Ruling out arbitrary cost copy construction?

Jonathan M Davis jmdavisProg at gmx.com
Fri Oct 29 11:19:38 PDT 2010


On Friday, October 29, 2010 11:05:02 Andrei Alexandrescu wrote:
> > As for eager-coping, it's a _value type_, of _course_ it's going to be
> > copied eagerly. ints, floats, bools, etc. _all_ copy eagerly. How can
> > you expect anything else? It's quite explicit that that's how value
> > types work. So, if you write a struct where copying is expensive, you're
> > asking for trouble and should know it. The only real issue with it that
> > I see is the non-obvious places where copying take place.

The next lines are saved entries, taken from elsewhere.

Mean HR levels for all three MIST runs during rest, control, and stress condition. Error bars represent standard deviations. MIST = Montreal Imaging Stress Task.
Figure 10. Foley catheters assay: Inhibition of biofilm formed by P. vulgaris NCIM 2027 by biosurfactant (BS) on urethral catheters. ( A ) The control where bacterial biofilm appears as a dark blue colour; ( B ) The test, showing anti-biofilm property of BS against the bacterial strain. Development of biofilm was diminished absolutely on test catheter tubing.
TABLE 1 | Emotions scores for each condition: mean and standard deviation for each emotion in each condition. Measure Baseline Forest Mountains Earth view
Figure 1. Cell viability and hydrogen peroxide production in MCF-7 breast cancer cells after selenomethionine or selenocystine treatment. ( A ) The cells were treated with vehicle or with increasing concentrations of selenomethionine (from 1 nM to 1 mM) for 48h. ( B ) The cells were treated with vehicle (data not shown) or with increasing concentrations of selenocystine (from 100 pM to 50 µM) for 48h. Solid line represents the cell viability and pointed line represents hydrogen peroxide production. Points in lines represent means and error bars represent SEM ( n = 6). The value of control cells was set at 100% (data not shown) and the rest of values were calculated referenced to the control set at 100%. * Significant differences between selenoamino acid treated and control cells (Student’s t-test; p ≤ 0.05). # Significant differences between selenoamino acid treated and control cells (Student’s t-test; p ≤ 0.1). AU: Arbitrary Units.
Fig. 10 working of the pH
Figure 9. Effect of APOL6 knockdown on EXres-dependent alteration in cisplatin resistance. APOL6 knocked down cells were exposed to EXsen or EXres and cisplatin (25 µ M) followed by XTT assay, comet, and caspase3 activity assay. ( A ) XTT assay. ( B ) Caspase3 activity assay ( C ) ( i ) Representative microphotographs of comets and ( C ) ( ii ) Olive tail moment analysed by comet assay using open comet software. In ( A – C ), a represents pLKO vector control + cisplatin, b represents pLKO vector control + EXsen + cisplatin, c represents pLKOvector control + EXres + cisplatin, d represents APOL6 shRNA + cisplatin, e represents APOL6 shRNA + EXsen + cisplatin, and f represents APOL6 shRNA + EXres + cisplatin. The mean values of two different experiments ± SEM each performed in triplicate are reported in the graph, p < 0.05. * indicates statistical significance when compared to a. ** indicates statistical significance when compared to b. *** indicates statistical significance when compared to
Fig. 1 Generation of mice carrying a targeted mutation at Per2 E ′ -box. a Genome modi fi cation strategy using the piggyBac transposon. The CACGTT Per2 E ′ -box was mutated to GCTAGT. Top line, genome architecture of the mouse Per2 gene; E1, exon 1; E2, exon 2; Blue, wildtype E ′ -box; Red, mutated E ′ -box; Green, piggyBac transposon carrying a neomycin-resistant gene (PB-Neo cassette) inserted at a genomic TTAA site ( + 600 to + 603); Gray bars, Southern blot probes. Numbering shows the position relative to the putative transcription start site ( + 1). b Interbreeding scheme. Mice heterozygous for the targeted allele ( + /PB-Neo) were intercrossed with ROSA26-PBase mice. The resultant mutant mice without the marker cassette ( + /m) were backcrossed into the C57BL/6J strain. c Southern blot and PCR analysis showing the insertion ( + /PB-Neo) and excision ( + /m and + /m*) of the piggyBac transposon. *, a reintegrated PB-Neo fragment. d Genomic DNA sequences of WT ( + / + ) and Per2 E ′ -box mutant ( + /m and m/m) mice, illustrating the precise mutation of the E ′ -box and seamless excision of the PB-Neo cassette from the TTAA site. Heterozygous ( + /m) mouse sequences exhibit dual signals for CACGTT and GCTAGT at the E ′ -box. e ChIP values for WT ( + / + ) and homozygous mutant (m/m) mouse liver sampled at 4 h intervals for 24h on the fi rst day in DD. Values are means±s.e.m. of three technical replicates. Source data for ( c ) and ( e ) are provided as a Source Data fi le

But if you
> > tried to make it so that structs didn't copy eagerly, then you're making
> > it so that they're not value types anymore which will increas overheard
> > and goes against what structs are meant for.
> 
> In fact reference counting allows you to define value types with cheap
> copy construction, so the above is incorrect.

I think I misunderstood what you meant and was thinking reference type rather 
than ref-counted.
> 
> > C++ doesn't stop you or help you from being stupid about expensive copy-
> > construction. Why should D? Sure, it sucks when your program is slow, but
> > we have classes which are reference types and don't have this problem.
> > So, if you want a reference type, there it is. I don't see how anyone
> > could expect expensive copying not to result in poor performance for a
> > _value type_.
> 
> That means ranges need to define moveFront, moveBack, moveAt, and
> countless othed contortions in library code and client code alike. I
> think the view you're conveying is overly simplistic.

I'm arguing that you do _not_ define those and that you let user code fend for 
itself. If a programmer is foolish enough to write code with overly expensive 
postblit constructors, then they're just shooting themselves in the foot.